Since usernames may contain uppercase letters, underscores, dots, and @,
an email-style value such as alice@example.com is itself a valid username. To instead
map it to the local part (alice), enable REVERSE_PROXY_AUTH_STRIP_EMAIL_DOMAIN.
Unknown users
By default only pre-existing users can sign in through the proxy; an unknown user is
rejected. Set REVERSE_PROXY_AUTH_AUTO_REGISTRATION=true to instead create a passwordless
user on first login. Such a user starts with no team access and can later be given a
password via users:refresh-reset-token.
When REVERSE_PROXY_AUTH_REGISTRATION_TEAM is set, an auto-registered user is added to
that team as a member at creation time only (they are not re-added on later logins, so an
administrator removing them stays authoritative). The team must already exist; a missing
team fails the registration and the login.

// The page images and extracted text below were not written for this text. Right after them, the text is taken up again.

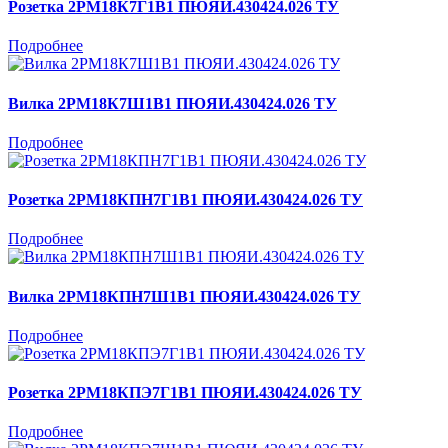
Розетка 2РМ18К7Г1В1 ПЮЯИ.430424.026 ТУ
Подробнее
Вилка 2РМ18К7Ш1В1 ПЮЯИ.430424.026 ТУ
Подробнее
Розетка 2РМ18КПН7Г1В1 ПЮЯИ.430424.026 ТУ
Подробнее
Вилка 2РМ18КПН7Ш1В1 ПЮЯИ.430424.026 ТУ
Подробнее
Розетка 2РМ18КПЭ7Г1В1 ПЮЯИ.430424.026 ТУ
Подробнее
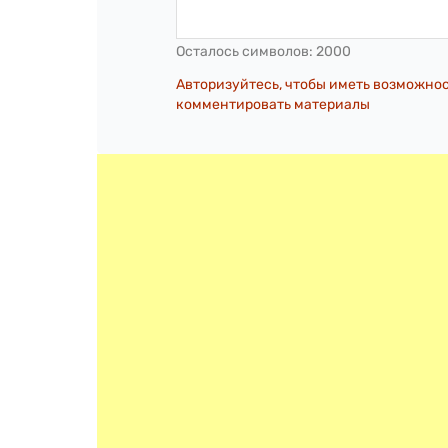
Осталось символов:
2000
Авторизуйтесь, чтобы иметь возможно
комментировать материалы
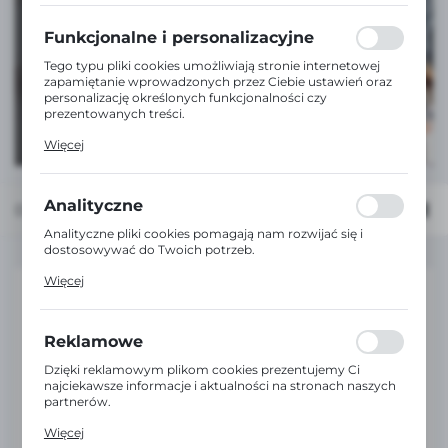
formularzy. Dzięki plikom cookies strona, z której
korzystasz, może działać bez zakłóceń.
Funkcjonalne i personalizacyjne
ZOBACZ WIĘCEJ
Tego typu pliki cookies umożliwiają stronie internetowej
zapamiętanie wprowadzonych przez Ciebie ustawień oraz
personalizację określonych funkcjonalności czy
prezentowanych treści.
Dzięki tym plikom cookies możemy zapewnić Ci większy
Więcej
komfort korzystania z funkcjonalności naszej strony
poprzez dopasowanie jej do Twoich indywidualnych
preferencji. Wyrażenie zgody na funkcjonalne i
personalizacyjne pliki cookies gwarantuje dostępność
Analityczne
Domyślnie
FILTRUJ
większej ilości funkcji na stronie.
Analityczne pliki cookies pomagają nam rozwijać się i
dostosowywać do Twoich potrzeb.
Cookies analityczne pozwalają na uzyskanie informacji w
Więcej
zakresie wykorzystywania witryny internetowej, miejsca
oraz częstotliwości, z jaką odwiedzane są nasze serwisy
www. Dane pozwalają nam na ocenę naszych serwisów
internetowych pod względem ich popularności wśród
Reklamowe
użytkowników. Zgromadzone informacje są przetwarzane
w formie zanonimizowanej. Wyrażenie zgody na
Dzięki reklamowym plikom cookies prezentujemy Ci
analityczne pliki cookies gwarantuje dostępność wszystkich
najciekawsze informacje i aktualności na stronach naszych
funkcjonalności.
partnerów.
Promocyjne pliki cookies służą do prezentowania Ci
Więcej
naszych komunikatów na podstawie analizy Twoich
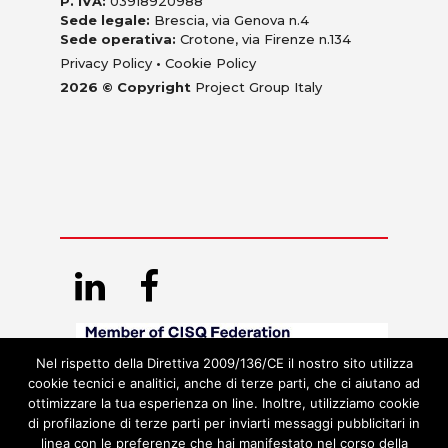
P. IVA:
03918920988
Sede legale:
Brescia, via Genova n.4
Sede operativa:
Crotone, via Firenze n.134
Privacy Policy
•
Cookie Policy
2026 © Copyright
Project Group Italy
Nel rispetto della Direttiva 2009/136/CE il nostro sito utilizza
cookie tecnici e analitici, anche di terze parti, che ci aiutano ad
ottimizzare la tua esperienza on line. Inoltre, utilizziamo cookie
di profilazione di terze parti per inviarti messaggi pubblicitari in
linea con le preferenze che hai manifestato nel corso della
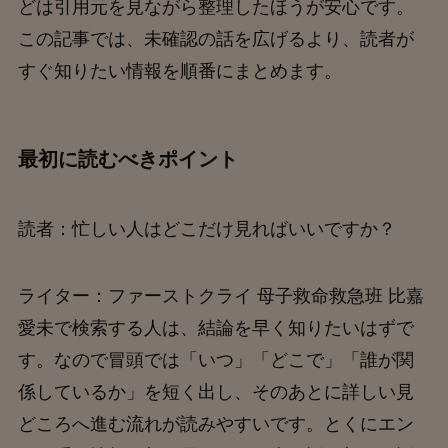
どは引用元を見ながら整理したほうが安心です。
この記事では、未確認の話を広げるより、読者が
すぐ知りたい情報を順番にまとめます。
最初に読むべきポイント
読者：忙しい人はどこだけ見ればいいですか？
ライター：ファーストクライ 母子救命救急班 比嘉
愛未で検索する人は、結論を早く知りたいはずで
す。なので冒頭では「いつ」「どこで」「誰が関
係しているか」を短く出し、そのあとに詳しい見
どころへ進む流れが読みやすいです。とくにエン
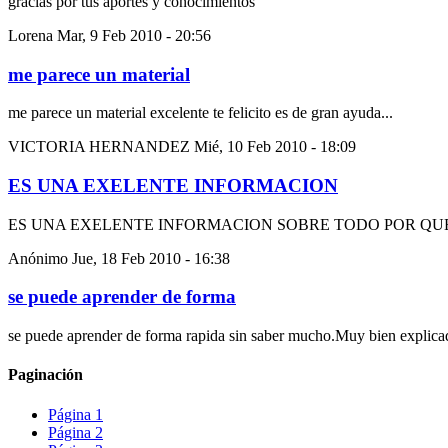
gracias por tus aportes y conocimientos
Lorena
Mar, 9 Feb 2010 - 20:56
me parece un material
me parece un material excelente te felicito es de gran ayuda...
VICTORIA HERNANDEZ
Mié, 10 Feb 2010 - 18:09
ES UNA EXELENTE INFORMACION
ES UNA EXELENTE INFORMACION SOBRE TODO POR QUE
Anónimo
Jue, 18 Feb 2010 - 16:38
se puede aprender de forma
se puede aprender de forma rapida sin saber mucho.Muy bien explica
Paginación
Página
1
Página
2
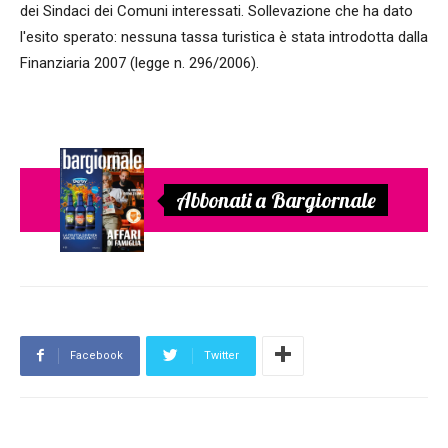
dei Sindaci dei Comuni interessati. Sollevazione che ha dato
l'esito sperato: nessuna tassa turistica è stata introdotta dalla
Finanziaria 2007 (legge n. 296/2006).
Abbonati a Bargiornale
Facebook
Twitter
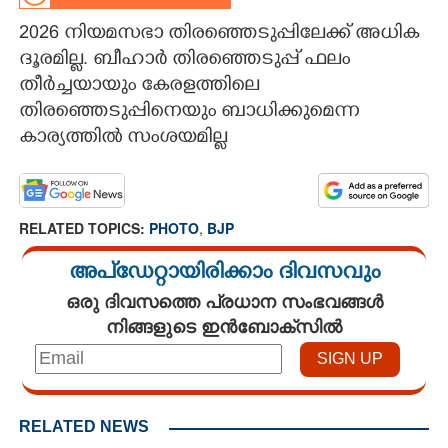
2026 നിയമസഭാ തിരഞ്ഞെടുപ്പിലേക്ക് അധിക
CARTOONS
ദൂരമില്ല. ബീഹാർ തിരഞ്ഞെടുപ്പ് ഫലം
തീർച്ചയായും കേരളത്തിലെ
LITERATURE
തിരഞ്ഞെടുപ്പിനെയും ബാധിക്കുമെന്ന
കാര്യത്തിൽ സംശയമില്ല
ZOOM
CONTACT US
RELATED TOPICS:
PHOTO
,
BJP
അപ്ഡേറ്റായിരിക്കാം ദിവസവും
ഒരു ദിവസത്തെ പ്രധാന സംഭവങ്ങൾ
നിങ്ങളുടെ ഇൻബോക്സിൽ
RELATED NEWS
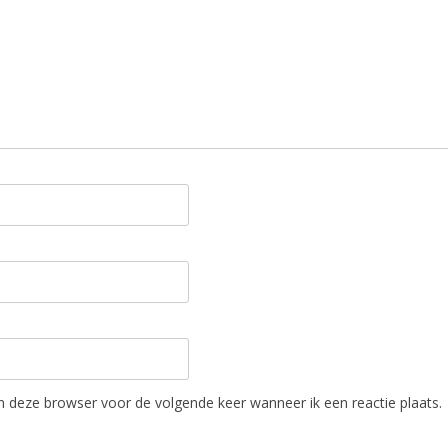
in deze browser voor de volgende keer wanneer ik een reactie plaats.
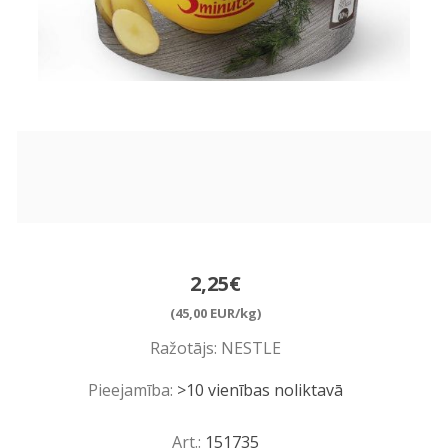
2,25€
(45,00 EUR/kg)
Ražotājs:
NESTLE
Pieejamība:
>10 vienības noliktavā
Art.:
151735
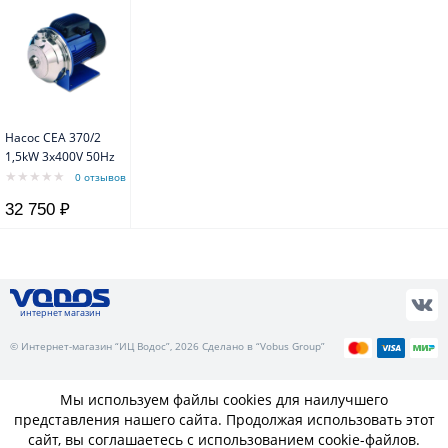
Насос CEA 370/2
1,5kW 3x400V 50Hz
0 отзывов
32 750 ₽
интернет магазин
© Интернет-магазин “ИЦ Водос”, 2026 Сделано в “Vobus Group”
Мы используем файлы cookies для наилучшего
представления нашего сайта. Продолжая использовать этот
сайт, вы соглашаетесь с использованием cookie-файлов.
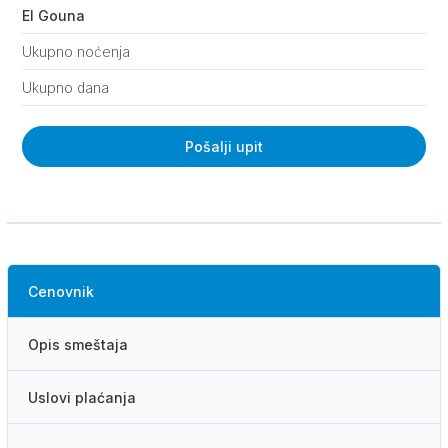
El Gouna
Ukupno noćenja
Ukupno dana
Pošalji upit
Ime i prezime
Telefon
Cenovnik
Opis smeštaja
Email adresa
Uslovi plaćanja
Broj odraslih putnika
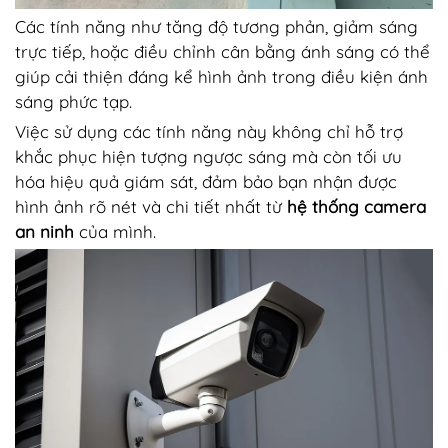
Các tính năng như tăng độ tương phản, giảm sáng
trực tiếp, hoặc điều chỉnh cân bằng ánh sáng có thể
giúp cải thiện đáng kể hình ảnh trong điều kiện ánh
sáng phức tạp.
Việc sử dụng các tính năng này không chỉ hỗ trợ
khắc phục hiện tượng ngược sáng mà còn tối ưu
hóa hiệu quả giám sát, đảm bảo bạn nhận được
hình ảnh rõ nét và chi tiết nhất từ
hệ thống camera
an ninh
của mình.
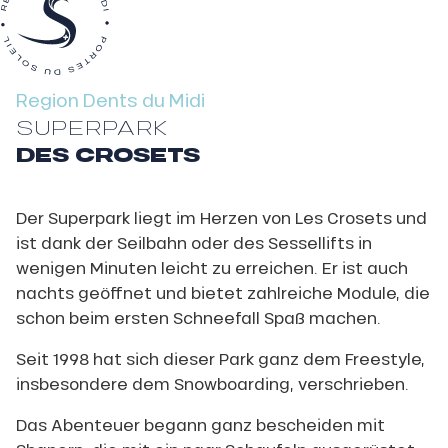
Region Dents du Midi
SUPERPARK
DES CROSETS
Der Superpark liegt im Herzen von Les Crosets und
ist dank der Seilbahn oder des Sessellifts in
wenigen Minuten leicht zu erreichen. Er ist auch
nachts geöffnet und bietet zahlreiche Module, die
schon beim ersten Schneefall Spaß machen.
Seit 1998 hat sich dieser Park ganz dem Freestyle,
insbesondere dem Snowboarding, verschrieben.
Das Abenteuer begann ganz bescheiden mit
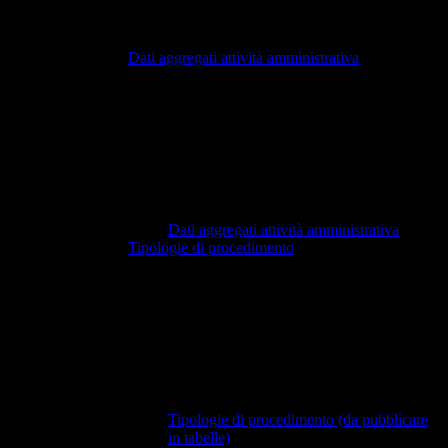
Dati aggregati attività amministrativa
Dati aggregati attività amministrativa
Tipologie di procedimento
Tipologie di procedimento (da pubblicare
in tabelle)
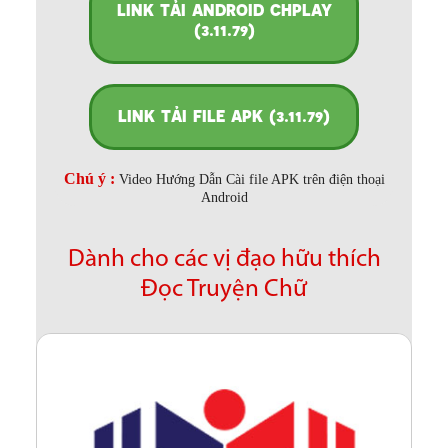
LINK TẢI ANDROID CHPLAY
(3.11.79)
LINK TẢI FILE APK (3.11.79)
Chú ý :
Video Hướng Dẫn Cài file APK trên điện thoại
Android
Dành cho các vị đạo hữu thích
Đọc Truyện Chữ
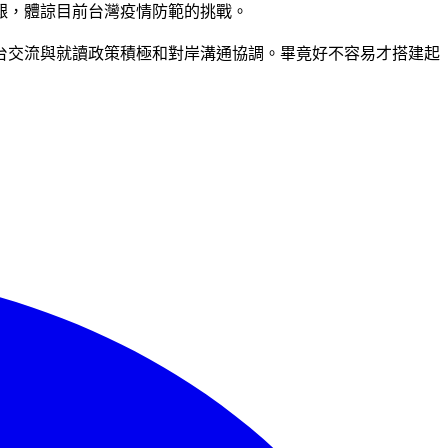
艱，體諒目前台灣疫情防範的挑戰。
台交流與就讀政策積極和對岸溝通協調。畢竟好不容易才搭建起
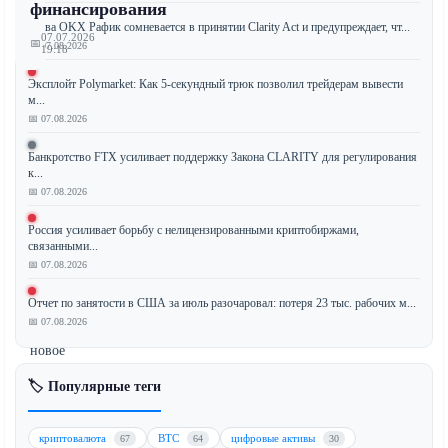
финансирования
Глава OKX Рафик сомневается в принятии Clarity Act и предупреждает, чт...
07.07.2026
📅
📅 07.08.2026
19:18
Эксплойт Polymarket: Как 5-секундный трюк позволил трейдерам вывести
м...
📅 07.08.2026
Комиссия
по
Банкротство FTX усиливает поддержку Закона CLARITY для регулирования
к...
ценным
📅 07.08.2026
бумагам
и
Россия усиливает борьбу с нелицензированными криптобиржами,
биржам
связанными...
США
📅 07.08.2026
(SEC)
Отчет по занятости в США за июль разочаровал: потеря 23 тыс. рабочих м...
планирует
📅 07.08.2026
предложить
новое
правило
🏷️ Популярные теги
для
криптовалют
уже
криптовалюта
BTC
цифровые активы
67
64
30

Integrating with identity-aware proxies
Set REVERSE_PROXY_AUTH_HEADER to the header your proxy injects. The values below were
verified against current provider documentation.
| Proxy | Header to configure | Notes |
|---|---|---|
| Tailscale Serve | Tailscale-User-Login |
Serve only; Funnel traffic is public and carries no identity. Bind Dokku Pro to localhost. |
| Cloudflare Access | Cf-Access-Authenticated-User-Email |
Opt-in convenience header; the signed Cf-Access-Jwt-Assertion is authoritative. |
| oauth2-proxy (upstream) | X-Forwarded-Email or X-Forwarded-User |
Sent with --pass-user-headers (on by default). |
| oauth2-proxy (auth_request) | X-Auth-Request-Email or X-Auth-Request-User |
Set with --set-xauthrequest. |
| Authelia | Remote-User (or Remote-Email) |
Copy it through with authResponseHeaders / copy_headers. |
| Authentik | X-authentik-username (or X-authentik-email) |
Note the lowercase authentik; include it in the proxy's authResponseHeaders. |
| Pomerium | X-Pomerium-Claim-Email |
Requires pass_identity_headers and jwt_claims_headers. |
| Vouch Proxy | X-Vouch-User |
Copy via nginx auth_request_set. |
| Google Cloud IAP | X-Goog-Authenticated-User-Email |
The value is prefixed with accounts.google.com:, which contains a : (invalid in usernames). Strip the prefix at the proxy before it reaches Dokku Pro. |
| AWS ALB (OIDC) | x-amzn-oidc-identity |
Carries the sub; x-amzn-oidc-data is the signed JWT. |
| Azure App Service Easy Auth | X-MS-CLIENT-PRINCIPAL-NAME |
This is App Service Easy Auth, not Entra Application Proxy (a different contract). |
nginx auth_request / Traefik forwardAuth |
operator-chosen | These relay whatever header the auth backend returns; match the backend's contract above. |
Dokku Pro joins a well-established pattern also used by header-consuming applications such
as Gitea/Forgejo, Grafana, Jenkins, and Miniflux; the default header name
(X-WEBAUTH-USER) matches Gitea's.
Signing in
When the feature is active, the sign-in screen attempts a transparent login on load. If the trusted proxy header is present the browser is signed in and redirected to the dashboard automatically. If it is not, the usual username and password form is shown, so password login remains available for direct access.